By Catholic Online (NEWS CONSORTIUM)
July 5th, 2012
Catholic Online (www.catholic.org)

Imagine a shining new metropolis, built for half-a-million souls and inhabited by nobody. It sounds like the premise of a post-apocalyptic Hollywood blockbuster, but such a thing exists. In fact, dozens exist around the world. So who is building these ghost cities and why?

LOS ANGELES, CA (Catholic Online) - It's China. In the middle of the Mongolian Desert, in some of the world's most inhospitable terrain, there stands a city built for hundreds of thousands of people. Complete with high-rise apartments, office buildings, shopping malls, even museums. Yet, not one single room is inhabited. The streets are as deserted as an old west ghost town. 

And this scene is repeated not only across China but now around the world. The latest example is Nova Cidade de Kilamba in Angola, Africa. 

Built for 500,000 people, the city has less than a few hundred inhabitants, mostly Chinese workers sent to build the city. 

What's going on?

China is building cities as a store of wealth and as a means of spreading their power and influence around the world. The projects may seem like busywork, but they bring money into China's economy and they keep Chinese laborers working. More importantly, when built in other countries, they help forge relationships between the Chinese government and other nations. 

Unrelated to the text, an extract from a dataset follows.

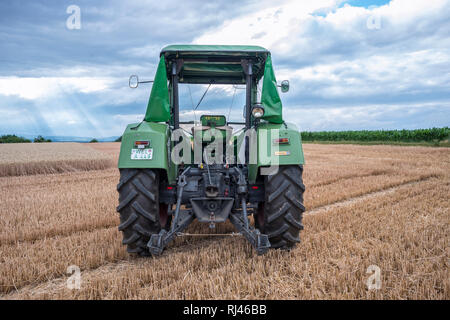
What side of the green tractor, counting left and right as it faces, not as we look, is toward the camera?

The people of those nations may not enjoy the housing benefits, but China wins big, especially with long-term loans and trade deals. After all, China is raking in billions buying US debt. That money is best invested elsewhere and where better to invest than the developing world now the west seems to have lost its edge.

The apartments in Nova Cidade de Kilamba cost about $100,000 but the average Angolan worker earns about $2 per day. The whole arrangement still benefits both governments. 

The basic process is reminiscent of 19th century European colonialism. Raw materials are harvested in Africa and shipped to China. That creates jobs in Africa. In China the materials are processed into finished goods, then shipped back. Once there, Chinese and African workers build cities or work on other projects that consume the finished goods. The end result isn't so much a habitable city as it is jobs and money flowing through the economies of all nations involved. 

China was once a bastion of communism, but years of efforts on behalf of the US and other western nations have introduced the benefits of capitalism to the Chinese. Now the Chinese appear to be beating the west at its own game, enjoying one of the most long-term sustained periods of economic growth and prosperity in modern history. 

Combine this with China's long term relationships with Africa and other nations and an effort to get countries to use the yuan instead of the dollar, and China is shaping up to be a direct economic rival of the US. 

African markets are already flooded with cheaply made Chinese goods - much like in the US and Chinese workers are being outsourced to the third world as skilled labor. This is a niche that once belonged to the US and other western powers, now it is being dominated by the equally skilled, but cheaper Chinese.

Building ghost cities are just another part of a much larger scheme to move Chinese money, and power around the globe. Today ghost cities are a novelty to be searched for on Google Earth. Given things as they are now, tomorrow they will stand as harbingers of a new world order where China is the economic powerhouse rather than the US.